# Peninsula Sizes



## Lilyacre (Jul 11, 2020)

Does anyone know if I can find a list of the different peninsula sizes with pictures? I'm resetting and I need a peninsula that I can build my house on but it's difficult to tell from the maps. Is there only one peninsula big enough for a house or are there a few?


----------



## Sander (Jul 11, 2020)

I think it’s only one size on which you can place buildings. I selected that specific peninsula for the same reason. It’s this one!


----------



## justalittlemad (Jul 11, 2020)

I think there are only two sizes. A large and a small the same way the pier is. My first island had a short pier and long peninsula and my new one has a long pier but short peninsula.


----------



## Misha (Jul 11, 2020)

justalittlemad said:


> I think there are only two sizes. A large and a small the same way the pier is. My first island had a short pier and long peninsula and my new one has a long pier but short peninsula.

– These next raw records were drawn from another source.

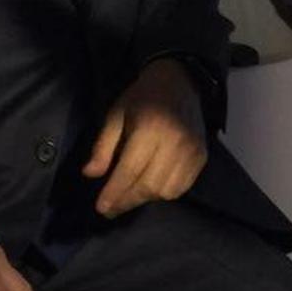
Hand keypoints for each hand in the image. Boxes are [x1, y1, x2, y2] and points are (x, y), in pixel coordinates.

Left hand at [82, 57, 206, 217]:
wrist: (180, 81)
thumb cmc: (142, 97)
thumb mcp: (116, 115)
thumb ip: (103, 146)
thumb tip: (90, 174)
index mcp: (149, 129)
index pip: (130, 170)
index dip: (114, 192)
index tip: (101, 207)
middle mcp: (174, 142)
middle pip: (149, 185)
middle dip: (127, 201)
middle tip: (111, 209)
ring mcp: (191, 151)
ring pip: (166, 191)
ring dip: (145, 198)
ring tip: (130, 196)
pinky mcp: (201, 156)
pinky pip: (182, 187)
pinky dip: (165, 193)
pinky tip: (151, 189)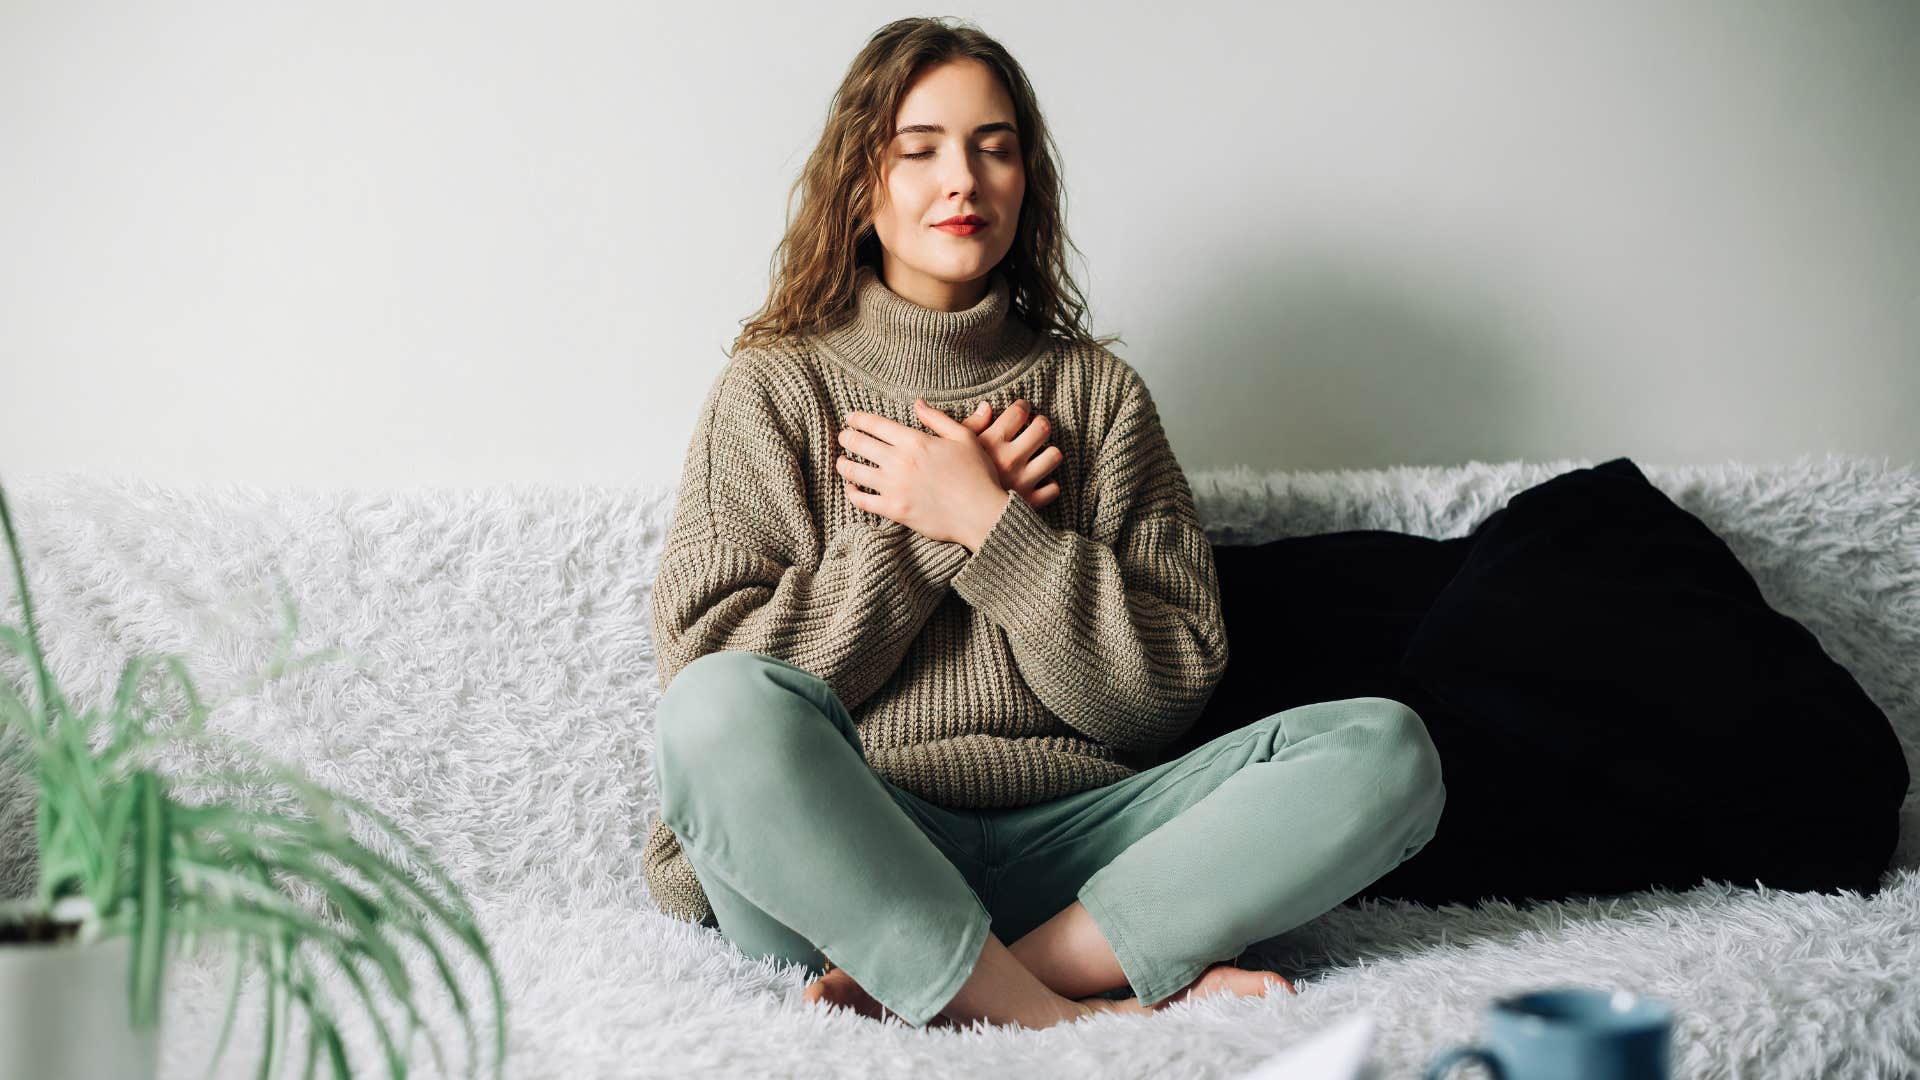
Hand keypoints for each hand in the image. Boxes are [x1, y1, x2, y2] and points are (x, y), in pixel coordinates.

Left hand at [836, 399, 1010, 550]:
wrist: (982, 514)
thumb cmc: (977, 475)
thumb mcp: (963, 438)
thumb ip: (937, 419)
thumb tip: (917, 403)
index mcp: (915, 441)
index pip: (876, 424)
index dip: (858, 419)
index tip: (850, 417)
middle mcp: (900, 461)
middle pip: (860, 444)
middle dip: (847, 438)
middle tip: (843, 436)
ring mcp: (894, 487)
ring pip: (855, 471)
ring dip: (844, 464)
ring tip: (841, 462)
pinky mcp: (894, 510)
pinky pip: (862, 500)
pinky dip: (852, 493)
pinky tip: (851, 489)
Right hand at [957, 398, 1062, 509]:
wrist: (955, 518)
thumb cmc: (949, 480)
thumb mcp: (952, 448)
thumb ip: (970, 425)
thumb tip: (986, 406)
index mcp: (991, 442)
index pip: (1019, 412)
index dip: (1023, 407)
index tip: (1021, 410)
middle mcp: (1010, 459)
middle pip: (1042, 428)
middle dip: (1041, 425)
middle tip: (1035, 428)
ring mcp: (1022, 481)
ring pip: (1053, 456)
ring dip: (1048, 454)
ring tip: (1040, 455)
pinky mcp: (1029, 503)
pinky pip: (1052, 489)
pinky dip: (1047, 485)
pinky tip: (1038, 483)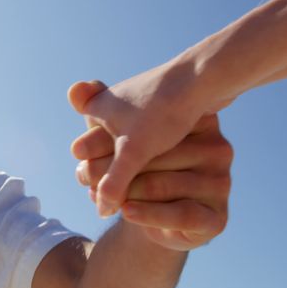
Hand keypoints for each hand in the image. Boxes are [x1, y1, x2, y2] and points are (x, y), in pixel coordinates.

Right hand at [68, 60, 217, 216]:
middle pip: (101, 144)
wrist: (204, 77)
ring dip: (130, 160)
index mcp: (99, 108)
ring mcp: (138, 100)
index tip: (98, 194)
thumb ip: (114, 183)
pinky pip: (149, 131)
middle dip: (107, 168)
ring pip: (126, 138)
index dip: (89, 171)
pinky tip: (165, 165)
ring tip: (140, 185)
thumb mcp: (134, 153)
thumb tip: (100, 210)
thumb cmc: (163, 112)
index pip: (83, 148)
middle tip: (113, 196)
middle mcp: (114, 101)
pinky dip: (151, 149)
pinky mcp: (162, 102)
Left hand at [75, 114, 231, 250]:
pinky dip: (148, 214)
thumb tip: (73, 89)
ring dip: (124, 195)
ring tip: (97, 199)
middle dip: (110, 172)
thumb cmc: (143, 167)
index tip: (78, 150)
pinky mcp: (217, 217)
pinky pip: (179, 213)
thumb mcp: (120, 135)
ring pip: (160, 186)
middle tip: (81, 178)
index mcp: (202, 123)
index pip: (149, 130)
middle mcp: (218, 150)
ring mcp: (221, 182)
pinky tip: (125, 212)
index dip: (107, 141)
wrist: (164, 218)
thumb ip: (100, 109)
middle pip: (155, 159)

No, there are quite a few, although they get quite similar. I reset a lot when starting my game, because I was going for the biggest peninsula and I definitely saw at least 3 different ones, probably more like 5? The biggest one is recognisable because it is almost round, and I'm pretty sure it's the one Sander posted. It is somewhat hard to tell on maps, but I found that looking for a really "round" shape helped me a lot. I know on that one you can put a building (my house is there), but perhaps it would also fit on one a tiny bit smaller? You don't have much room though, even on this one.


----------



## justalittlemad (Jul 11, 2020)

Misha said:


> No, there are quite a few, although they get quite similar. I reset a lot when starting my game, because I was going for the biggest peninsula and I definitely saw at least 3 different ones, probably more like 5? The biggest one is recognisable because it is almost round, and I'm pretty sure it's the one Sander posted. It is somewhat hard to tell on maps, but I found that looking for a really "round" shape helped me a lot. I know on that one you can put a building (my house is there), but perhaps it would also fit on one a tiny bit smaller? You don't have much room though, even on this one.


_Really_!? I spent forever deciding on my new island and I only ever saw the two. ಠ~ಠ I was determined to get a specific airport color and got lucky. Finally got the right color and the plaza lines up with the airport enough to work. (◕‿◕✿)


----------



## Mary (Jul 11, 2020)

justalittlemad said:


> _Really_!? I spent forever deciding on my new island and I only ever saw the two. ಠ~ಠ I was determined to get a specific airport color and got lucky. Finally got the right color and the plaza lines up with the airport enough to work. (◕‿◕✿)


There are definitely more than two. Between my two islands, I have a skinny one that has no room for anything at all and barely counts, it’s like a tiny strip, and then one that’s big enough for the lighthouse but not big enough for a house


----------



## justalittlemad (Jul 11, 2020)

Mary said:


> There are definitely more than two. Between my two islands, I have a skinny one that has no room for anything at all and barely counts, it’s like a tiny strip, and then one that’s big enough for the lighthouse but not big enough for a house


I think I got extremely unlucky on the peninsula portion of my island.


----------



## Misha (Jul 11, 2020)

justalittlemad said:


> _Really_!? I spent forever deciding on my new island and I only ever saw the two. ಠ~ಠ I was determined to get a specific airport color and got lucky. Finally got the right color and the plaza lines up with the airport enough to work. (◕‿◕✿)







Yes. I stole this picture from the first post of the Share Your Island Map-thread and you can see that there are 4 different shapes just in these islands alone, and I'm pretty sure there are actually a few more.

I clicked through a couple of pages of that thread, and it seems that the one that Sander posted, aka the one in this picture on the bottom left is the biggest option. It might be easiest to just reset for that? But I did only check a couple of pages, to be sure I'd check more. Also I don't know if you are aware, but you can click on a map to see it better and then deny that map to go back to the four maps Timmy and Tommy showed you, so you can look a bit more closely.


----------



## justalittlemad (Jul 11, 2020)

Misha said:


> Yes. I stole this picture from the first post of the Share Your Island Map-thread and you can see that there are 4 different shapes just in these islands alone, and I'm pretty sure there are actually a few more.
> 
> I clicked through a couple of pages of that thread, and it seems that the one that Sander posted, aka the one in this picture on the bottom left is the biggest option. It might be easiest to just reset for that? But I did only check a couple of pages, to be sure I'd check more. Also I don't know if you are aware, but you can click on a map to see it better and then deny that map to go back to the four maps Timmy and Tommy showed you, so you can look a bit more closely.


I did not know that I could do that. I've also never gone into that thread... But yeah. I think I got unlucky over the peninsula sizes/shapes. I mean...one of the options given to me was also just four islands with double south facing rivers which were why I was restarting to begin with. But the more you know I suppose.


----------



## aimeekitty (Sep 21, 2020)

Just thanking you for this thread, it really helped me in resetting my island.


----------



## Lavamaize (Sep 21, 2020)

I think I have one of the bigger types as is pretty round and I can terraform on it and still fit a lighthouse plus some other things on it.


----------